This is the third installment in our four-part series that uncovers commons types of scams that occur after a natural disaster.
The destruction and devastation brought on by natural disasters are hard enough for victims to endure. Unfortunately, aside from physical damage to homes and infrastructure, those who live through disasters also have to stand on guard against predators who seek to take advantage of those affected by catastrophic events.
Identity theft has become more common in the wake of natural disasters, as fraudsters have increasingly used times of turmoil as an opportunity to steal sensitive information lost or abandoned in the chaos.
Here’s a look at how criminals have taken advantage of disaster victims in the past and some smart measures you can take to protect your personal information should calamity strike.
Shortly after Hurricane Katrina, two men named Scott Benson and Chris Armstrong collected the personal information of up to 2,500 New Orleans emergency workers by convincing them to sign up for compensatory debit vouchers. Police officers and firefighters were told that media company Viacom was sponsoring the project and that the vouchers were worth up to $5,000. When the officers showed up to collect their vouchers, having given away their names and addresses, they found that no vouchers were ever forthcoming. The entire project was a scam, and the two men were arrested and charged with false impersonation and conspiracy to commit identity theft.
In another instance, Shantell Moses, a former Louisiana resident, scammed her way into obtaining $16,915 worth of disaster funds after the American Red Cross made financial assistance available to victims of Hurricanes Katrina and Rita in 2005. Neither Moses, nor the Georgia resident whose stolen identity was used to create a false Louisiana I.D., were identified as hurricane victims. Moses pleaded guilty to mail fraud and identity theft. She was sentenced to a maximum term of imprisonment of 15 years and a $250,000 fine.

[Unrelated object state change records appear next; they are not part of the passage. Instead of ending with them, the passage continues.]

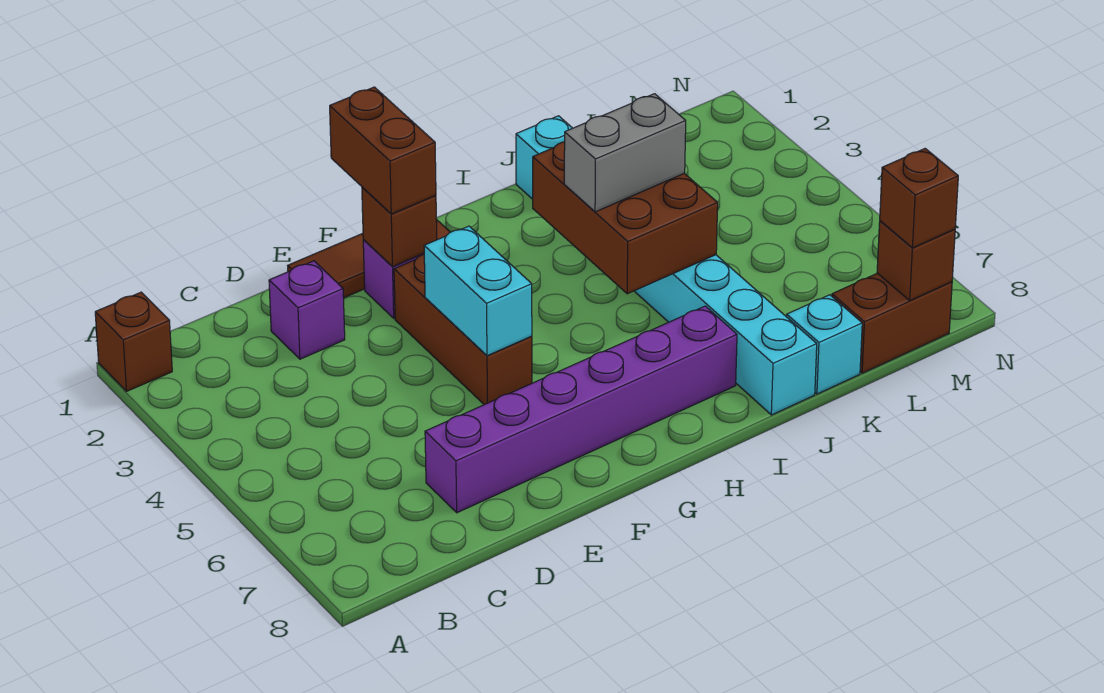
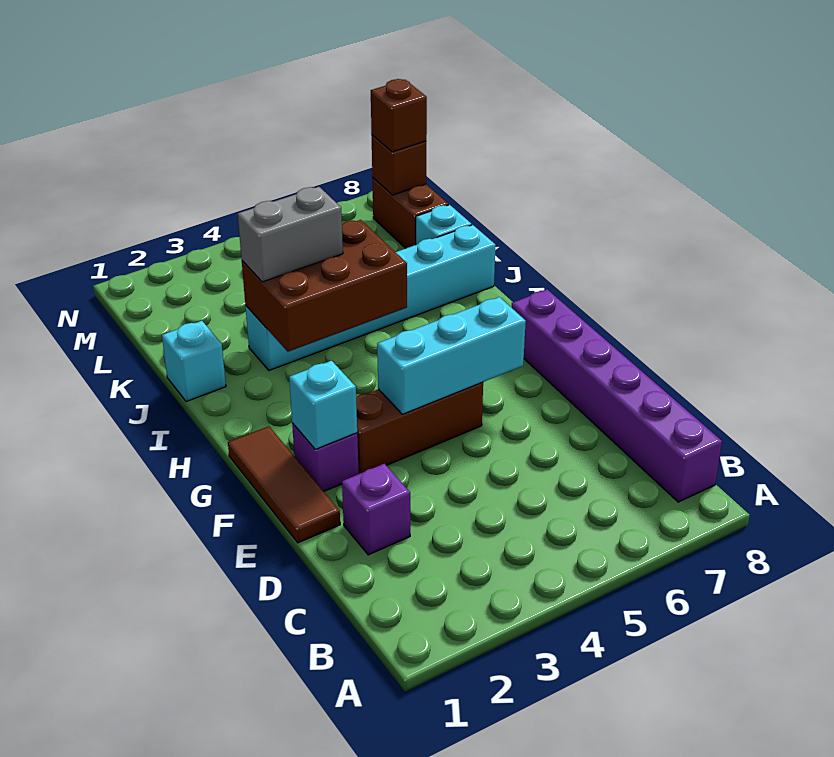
brown 1x1 brick [95,292,172,391] -> none
purple 1x6 brick [425,306,737,513] -> purple 1x6 brick moved to [512,289,722,502]
brown 1x2 brick [330,87,436,214] -> none
brown 1x1 brick [362,187,437,266] -> cyan 1x1 brick [289,361,357,449]
cyan 1x2 brick [424,226,532,356] -> cyan 1x3 brick [377,297,526,414]
grey 1x2 brick [564,94,686,212] -> grey 1x2 brick turned to [238,187,343,282]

Yet, it was this type of criminal activity that initially provoked the Department of Justice to create the Hurricane Katrina Fraud Task Force in 2005. After Hurricanes Rita and Wilma wreaked havoc along the Gulf Coast during the same year, the task force expanded their operations to cover the entire country under a new identity, the Disaster Fraud Task Force. Between 2005 and 2011, the task force helped to prosecute some 1,439 individuals across 47 federal districts for a variety of fraudulent activity, including identity theft.
Here are some proactive things you can do to avoid getting scammed in the wake of a natural disaster.
Be careful when giving out your personal information. There are many organizations that give out relief funds after disasters, and some of them may require you to provide personal information to collect funds. Make sure the organization requesting your personal information is a reputable one. If you have any question as to whether they are a legitimate organization, do your research and contact the The Better Business Bureau in your area, which keeps a list of other reputable organizations. You can also ask around your community as well as do your research online to see if they have had any consumer complaints or issues. Better safe than sorry.
Be safe online. After a storm, many people lose power or access to electronics and check email or bank accounts on public computers. Make sure that any Wi-Fi networks you choose to connect to in the wake of a disaster are secure and password-protected. Typing personal information into an unsecure server can leave you vulnerable to hackers.
Protect your personal documents. Photocopy and store personal identification in a safety deposit box. Make copies of credit cards, Social Security cards, driver’s licenses and health insurance cards and keep them locked up in a safe place.
Put a hold on your mail. If you must leave your home after a natural disaster strikes, ask your post office to hold your mail until you return. The mail often contains important personal information, and leaving mail lying in your mailbox for long periods of time makes it easy for thieves to get a hold of your information.